§ Supplied passage:
--- start ---

Additional Information and Where to Find It

 

In connection with the transaction described herein, CM Seven Star will file relevant materials with the Securities and Exchange Commission (the “SEC”), including a proxy statement on Schedule 14A. Promptly after filing its definitive proxy statement with the SEC, CM Seven Star will mail the definitive proxy statement and a proxy card to each stockholder entitled to vote at the special meeting relating to the transaction. INVESTORS AND SECURITY HOLDERS OF CM SEVEN STAR ARE URGED TO READ THESE MATERIALS (INCLUDING ANY AMENDMENTS OR SUPPLEMENTS THERETO) AND ANY OTHER RELEVANT DOCUMENTS IN CONNECTION WITH THE TRANSACTION THAT CM SEVEN STAR WILL FILE WITH THE SEC WHEN THEY BECOME AVAILABLE BECAUSE THEY WILL CONTAIN IMPORTANT INFORMATION ABOUT CM SEVEN STAR, KAIXIN AND THE TRANSACTION. The preliminary proxy statement, the definitive proxy statement and other relevant materials in connection with the transaction (when they become available), and any other documents filed by CM Seven Star with the SEC, may be obtained free of charge at the SEC’s website (www.sec.gov) or by writing to CM Seven Star at Suite 1306, 13/F, AIA Central,1 Connaught Road, Central, Hong Kong.

--- end ---

§ Exercise data:

--- start ---

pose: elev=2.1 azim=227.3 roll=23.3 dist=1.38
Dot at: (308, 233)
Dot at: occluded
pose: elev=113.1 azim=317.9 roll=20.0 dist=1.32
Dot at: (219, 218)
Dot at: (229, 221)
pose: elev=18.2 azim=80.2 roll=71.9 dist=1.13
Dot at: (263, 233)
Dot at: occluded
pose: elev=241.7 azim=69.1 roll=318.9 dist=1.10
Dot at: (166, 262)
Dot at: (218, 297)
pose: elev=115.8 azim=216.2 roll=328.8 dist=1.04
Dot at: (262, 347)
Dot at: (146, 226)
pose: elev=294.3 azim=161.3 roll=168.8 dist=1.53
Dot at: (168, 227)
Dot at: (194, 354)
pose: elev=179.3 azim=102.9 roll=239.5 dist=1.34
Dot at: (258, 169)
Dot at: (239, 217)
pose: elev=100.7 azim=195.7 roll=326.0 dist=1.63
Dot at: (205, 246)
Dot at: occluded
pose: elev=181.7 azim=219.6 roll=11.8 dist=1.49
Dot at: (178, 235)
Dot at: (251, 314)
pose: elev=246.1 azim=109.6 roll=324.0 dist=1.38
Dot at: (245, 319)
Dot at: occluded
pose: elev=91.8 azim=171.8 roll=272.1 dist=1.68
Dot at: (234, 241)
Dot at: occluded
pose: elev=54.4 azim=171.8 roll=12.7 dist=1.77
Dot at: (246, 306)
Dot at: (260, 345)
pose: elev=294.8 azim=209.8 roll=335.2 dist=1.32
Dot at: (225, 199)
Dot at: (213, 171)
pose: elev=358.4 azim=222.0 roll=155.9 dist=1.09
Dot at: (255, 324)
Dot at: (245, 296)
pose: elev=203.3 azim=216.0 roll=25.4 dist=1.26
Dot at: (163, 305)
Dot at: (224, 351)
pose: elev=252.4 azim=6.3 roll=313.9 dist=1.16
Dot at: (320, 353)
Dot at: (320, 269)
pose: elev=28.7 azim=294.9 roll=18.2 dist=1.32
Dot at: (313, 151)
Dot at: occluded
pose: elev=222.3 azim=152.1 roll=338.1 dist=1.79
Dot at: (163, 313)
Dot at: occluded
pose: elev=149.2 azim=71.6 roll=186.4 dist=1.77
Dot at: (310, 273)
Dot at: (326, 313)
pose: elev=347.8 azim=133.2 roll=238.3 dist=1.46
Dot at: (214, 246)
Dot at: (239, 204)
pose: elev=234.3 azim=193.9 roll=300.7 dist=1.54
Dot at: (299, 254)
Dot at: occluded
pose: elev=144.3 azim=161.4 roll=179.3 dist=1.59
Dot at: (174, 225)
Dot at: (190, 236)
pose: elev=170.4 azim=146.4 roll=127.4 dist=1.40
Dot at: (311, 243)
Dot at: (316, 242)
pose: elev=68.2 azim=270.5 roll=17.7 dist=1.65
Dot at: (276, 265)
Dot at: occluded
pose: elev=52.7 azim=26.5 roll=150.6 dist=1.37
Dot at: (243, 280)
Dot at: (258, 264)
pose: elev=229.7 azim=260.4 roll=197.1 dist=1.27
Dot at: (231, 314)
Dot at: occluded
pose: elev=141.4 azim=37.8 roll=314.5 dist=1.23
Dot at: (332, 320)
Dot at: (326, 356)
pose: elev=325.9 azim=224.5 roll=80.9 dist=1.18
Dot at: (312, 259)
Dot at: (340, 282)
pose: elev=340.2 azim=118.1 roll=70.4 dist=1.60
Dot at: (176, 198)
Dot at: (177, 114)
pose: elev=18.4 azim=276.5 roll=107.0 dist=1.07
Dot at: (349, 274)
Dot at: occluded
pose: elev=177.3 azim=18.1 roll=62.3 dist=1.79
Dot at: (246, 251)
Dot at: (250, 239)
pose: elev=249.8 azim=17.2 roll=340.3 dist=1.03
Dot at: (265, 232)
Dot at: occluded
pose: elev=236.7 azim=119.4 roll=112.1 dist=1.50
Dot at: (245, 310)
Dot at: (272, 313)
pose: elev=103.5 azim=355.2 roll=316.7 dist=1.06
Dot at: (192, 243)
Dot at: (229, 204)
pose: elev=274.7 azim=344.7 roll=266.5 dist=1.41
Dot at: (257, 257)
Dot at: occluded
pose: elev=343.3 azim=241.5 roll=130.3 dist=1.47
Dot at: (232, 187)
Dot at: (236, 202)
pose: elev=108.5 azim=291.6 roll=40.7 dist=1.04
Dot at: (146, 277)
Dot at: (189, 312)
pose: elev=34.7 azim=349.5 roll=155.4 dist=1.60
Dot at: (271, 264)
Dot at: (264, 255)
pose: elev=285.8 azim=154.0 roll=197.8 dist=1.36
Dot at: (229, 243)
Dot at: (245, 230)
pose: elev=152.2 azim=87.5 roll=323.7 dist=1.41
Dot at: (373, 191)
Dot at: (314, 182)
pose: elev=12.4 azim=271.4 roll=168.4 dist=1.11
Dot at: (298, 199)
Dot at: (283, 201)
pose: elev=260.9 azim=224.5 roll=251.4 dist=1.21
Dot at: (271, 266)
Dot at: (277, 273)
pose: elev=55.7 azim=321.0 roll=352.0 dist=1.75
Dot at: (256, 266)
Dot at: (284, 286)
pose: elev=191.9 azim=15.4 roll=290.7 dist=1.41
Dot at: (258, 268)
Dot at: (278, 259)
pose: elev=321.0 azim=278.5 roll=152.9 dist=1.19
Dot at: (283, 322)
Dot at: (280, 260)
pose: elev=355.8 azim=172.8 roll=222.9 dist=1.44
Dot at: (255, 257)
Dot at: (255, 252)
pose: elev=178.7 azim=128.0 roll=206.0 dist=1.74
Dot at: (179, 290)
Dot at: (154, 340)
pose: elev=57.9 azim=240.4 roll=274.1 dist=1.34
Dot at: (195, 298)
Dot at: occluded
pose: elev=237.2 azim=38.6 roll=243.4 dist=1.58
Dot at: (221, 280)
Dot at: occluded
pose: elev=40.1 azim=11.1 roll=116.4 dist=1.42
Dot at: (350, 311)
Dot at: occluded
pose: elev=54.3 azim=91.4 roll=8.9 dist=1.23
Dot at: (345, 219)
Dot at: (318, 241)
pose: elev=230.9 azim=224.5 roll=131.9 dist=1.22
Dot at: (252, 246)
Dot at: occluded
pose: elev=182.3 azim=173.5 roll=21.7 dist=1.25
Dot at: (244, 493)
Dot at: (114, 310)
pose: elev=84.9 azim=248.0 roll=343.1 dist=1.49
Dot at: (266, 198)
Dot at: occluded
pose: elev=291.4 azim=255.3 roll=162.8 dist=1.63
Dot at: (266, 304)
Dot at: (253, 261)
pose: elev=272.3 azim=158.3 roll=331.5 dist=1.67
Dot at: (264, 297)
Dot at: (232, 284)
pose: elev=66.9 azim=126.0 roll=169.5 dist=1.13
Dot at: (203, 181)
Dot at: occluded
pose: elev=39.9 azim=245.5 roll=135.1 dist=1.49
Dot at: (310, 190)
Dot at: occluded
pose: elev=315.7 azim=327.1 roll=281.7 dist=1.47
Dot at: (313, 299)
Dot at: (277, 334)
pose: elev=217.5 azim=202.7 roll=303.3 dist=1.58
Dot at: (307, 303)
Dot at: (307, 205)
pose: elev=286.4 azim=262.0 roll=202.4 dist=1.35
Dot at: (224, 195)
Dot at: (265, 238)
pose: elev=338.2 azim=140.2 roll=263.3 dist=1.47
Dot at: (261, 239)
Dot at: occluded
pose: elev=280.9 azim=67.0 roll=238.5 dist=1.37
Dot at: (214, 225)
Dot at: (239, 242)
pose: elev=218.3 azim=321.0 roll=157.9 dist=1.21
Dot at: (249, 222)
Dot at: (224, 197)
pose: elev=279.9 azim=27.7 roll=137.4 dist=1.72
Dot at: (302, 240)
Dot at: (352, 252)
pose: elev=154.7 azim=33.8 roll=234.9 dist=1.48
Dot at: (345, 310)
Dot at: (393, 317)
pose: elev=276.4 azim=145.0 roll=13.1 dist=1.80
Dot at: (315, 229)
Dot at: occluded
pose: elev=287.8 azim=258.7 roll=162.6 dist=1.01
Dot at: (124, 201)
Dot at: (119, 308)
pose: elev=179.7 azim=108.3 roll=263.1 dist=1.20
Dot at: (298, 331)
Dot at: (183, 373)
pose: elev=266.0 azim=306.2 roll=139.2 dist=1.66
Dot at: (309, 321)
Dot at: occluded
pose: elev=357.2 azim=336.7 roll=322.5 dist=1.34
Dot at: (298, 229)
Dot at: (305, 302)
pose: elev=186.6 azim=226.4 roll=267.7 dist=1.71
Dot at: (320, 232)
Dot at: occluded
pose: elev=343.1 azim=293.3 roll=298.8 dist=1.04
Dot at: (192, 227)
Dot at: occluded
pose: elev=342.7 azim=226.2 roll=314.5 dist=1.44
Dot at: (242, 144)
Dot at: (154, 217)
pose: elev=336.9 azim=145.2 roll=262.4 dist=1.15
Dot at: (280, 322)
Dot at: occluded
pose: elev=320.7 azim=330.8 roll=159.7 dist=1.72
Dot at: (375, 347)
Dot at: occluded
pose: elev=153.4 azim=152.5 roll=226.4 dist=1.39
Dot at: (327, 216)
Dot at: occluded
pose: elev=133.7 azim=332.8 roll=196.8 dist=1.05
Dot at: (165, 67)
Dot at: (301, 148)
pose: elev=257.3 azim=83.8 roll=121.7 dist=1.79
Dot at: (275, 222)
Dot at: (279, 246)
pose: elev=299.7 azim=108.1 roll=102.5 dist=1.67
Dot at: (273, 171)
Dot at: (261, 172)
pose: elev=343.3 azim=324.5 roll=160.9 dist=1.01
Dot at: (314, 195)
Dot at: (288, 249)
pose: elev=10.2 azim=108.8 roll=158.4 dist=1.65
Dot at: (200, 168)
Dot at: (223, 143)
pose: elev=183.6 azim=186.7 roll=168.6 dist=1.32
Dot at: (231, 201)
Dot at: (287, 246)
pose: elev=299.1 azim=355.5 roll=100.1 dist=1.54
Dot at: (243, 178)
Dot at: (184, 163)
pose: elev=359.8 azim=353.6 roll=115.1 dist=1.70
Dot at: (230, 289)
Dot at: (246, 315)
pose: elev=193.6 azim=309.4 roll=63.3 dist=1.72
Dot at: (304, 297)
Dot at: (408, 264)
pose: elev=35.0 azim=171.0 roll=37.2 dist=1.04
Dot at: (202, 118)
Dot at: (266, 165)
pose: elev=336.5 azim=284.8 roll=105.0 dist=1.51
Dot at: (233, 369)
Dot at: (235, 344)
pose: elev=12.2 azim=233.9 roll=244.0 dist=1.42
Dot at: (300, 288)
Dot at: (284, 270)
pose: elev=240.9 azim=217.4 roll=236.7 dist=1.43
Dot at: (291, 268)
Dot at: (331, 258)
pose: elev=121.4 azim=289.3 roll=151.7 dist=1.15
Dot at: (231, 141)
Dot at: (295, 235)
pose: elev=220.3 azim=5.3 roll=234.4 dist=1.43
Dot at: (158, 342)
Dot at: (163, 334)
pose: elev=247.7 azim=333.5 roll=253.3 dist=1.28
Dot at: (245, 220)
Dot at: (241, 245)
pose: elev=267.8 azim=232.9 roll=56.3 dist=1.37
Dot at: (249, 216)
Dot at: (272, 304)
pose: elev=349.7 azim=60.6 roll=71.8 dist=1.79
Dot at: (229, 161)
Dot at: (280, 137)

--- end ---

§ Goals:
1. Using the notice about CM Seven Star's proxy materials, say whether each statement below agrees with it. Answer yes or no for each and quote the deciding words of the notice.
(a) CM Seven Star will file a proxy statement on Schedule 14A with the SEC.
(b) The definitive proxy statement will be mailed to every stockholder of CM Seven Star.
(c) Documents CM Seven Star files with the SEC can be obtained by writing to the company for a fee.
2. Output the stretch of records from the line that contains "pose: elev=321.0 azim=278.5" through the line that contains "Dot at: (183, 373)", both included.
The text and the records were drawn from separate sources.

§ Solutions to the tasks:
1.
(a) Yes: "CM Seven Star will file relevant materials with the Securities and Exchange Commission (the “SEC”), including a proxy statement on Schedule 14A."
(b) No: "to each stockholder entitled to vote at the special meeting relating to the transaction."
(c) No: "may be obtained free of charge."

2.
pose: elev=321.0 azim=278.5 roll=152.9 dist=1.19
Dot at: (283, 322)
Dot at: (280, 260)
pose: elev=355.8 azim=172.8 roll=222.9 dist=1.44
Dot at: (255, 257)
Dot at: (255, 252)
pose: elev=178.7 azim=128.0 roll=206.0 dist=1.74
Dot at: (179, 290)
Dot at: (154, 340)
pose: elev=57.9 azim=240.4 roll=274.1 dist=1.34
Dot at: (195, 298)
Dot at: occluded
pose: elev=237.2 azim=38.6 roll=243.4 dist=1.58
Dot at: (221, 280)
Dot at: occluded
pose: elev=40.1 azim=11.1 roll=116.4 dist=1.42
Dot at: (350, 311)
Dot at: occluded
pose: elev=54.3 azim=91.4 roll=8.9 dist=1.23
Dot at: (345, 219)
Dot at: (318, 241)
pose: elev=230.9 azim=224.5 roll=131.9 dist=1.22
Dot at: (252, 246)
Dot at: occluded
pose: elev=182.3 azim=173.5 roll=21.7 dist=1.25
Dot at: (244, 493)
Dot at: (114, 310)
pose: elev=84.9 azim=248.0 roll=343.1 dist=1.49
Dot at: (266, 198)
Dot at: occluded
pose: elev=291.4 azim=255.3 roll=162.8 dist=1.63
Dot at: (266, 304)
Dot at: (253, 261)
pose: elev=272.3 azim=158.3 roll=331.5 dist=1.67
Dot at: (264, 297)
Dot at: (232, 284)
pose: elev=66.9 azim=126.0 roll=169.5 dist=1.13
Dot at: (203, 181)
Dot at: occluded
pose: elev=39.9 azim=245.5 roll=135.1 dist=1.49
Dot at: (310, 190)
Dot at: occluded
pose: elev=315.7 azim=327.1 roll=281.7 dist=1.47
Dot at: (313, 299)
Dot at: (277, 334)
pose: elev=217.5 azim=202.7 roll=303.3 dist=1.58
Dot at: (307, 303)
Dot at: (307, 205)
pose: elev=286.4 azim=262.0 roll=202.4 dist=1.35
Dot at: (224, 195)
Dot at: (265, 238)
pose: elev=338.2 azim=140.2 roll=263.3 dist=1.47
Dot at: (261, 239)
Dot at: occluded
pose: elev=280.9 azim=67.0 roll=238.5 dist=1.37
Dot at: (214, 225)
Dot at: (239, 242)
pose: elev=218.3 azim=321.0 roll=157.9 dist=1.21
Dot at: (249, 222)
Dot at: (224, 197)
pose: elev=279.9 azim=27.7 roll=137.4 dist=1.72
Dot at: (302, 240)
Dot at: (352, 252)
pose: elev=154.7 azim=33.8 roll=234.9 dist=1.48
Dot at: (345, 310)
Dot at: (393, 317)
pose: elev=276.4 azim=145.0 roll=13.1 dist=1.80
Dot at: (315, 229)
Dot at: occluded
pose: elev=287.8 azim=258.7 roll=162.6 dist=1.01
Dot at: (124, 201)
Dot at: (119, 308)
pose: elev=179.7 azim=108.3 roll=263.1 dist=1.20
Dot at: (298, 331)
Dot at: (183, 373)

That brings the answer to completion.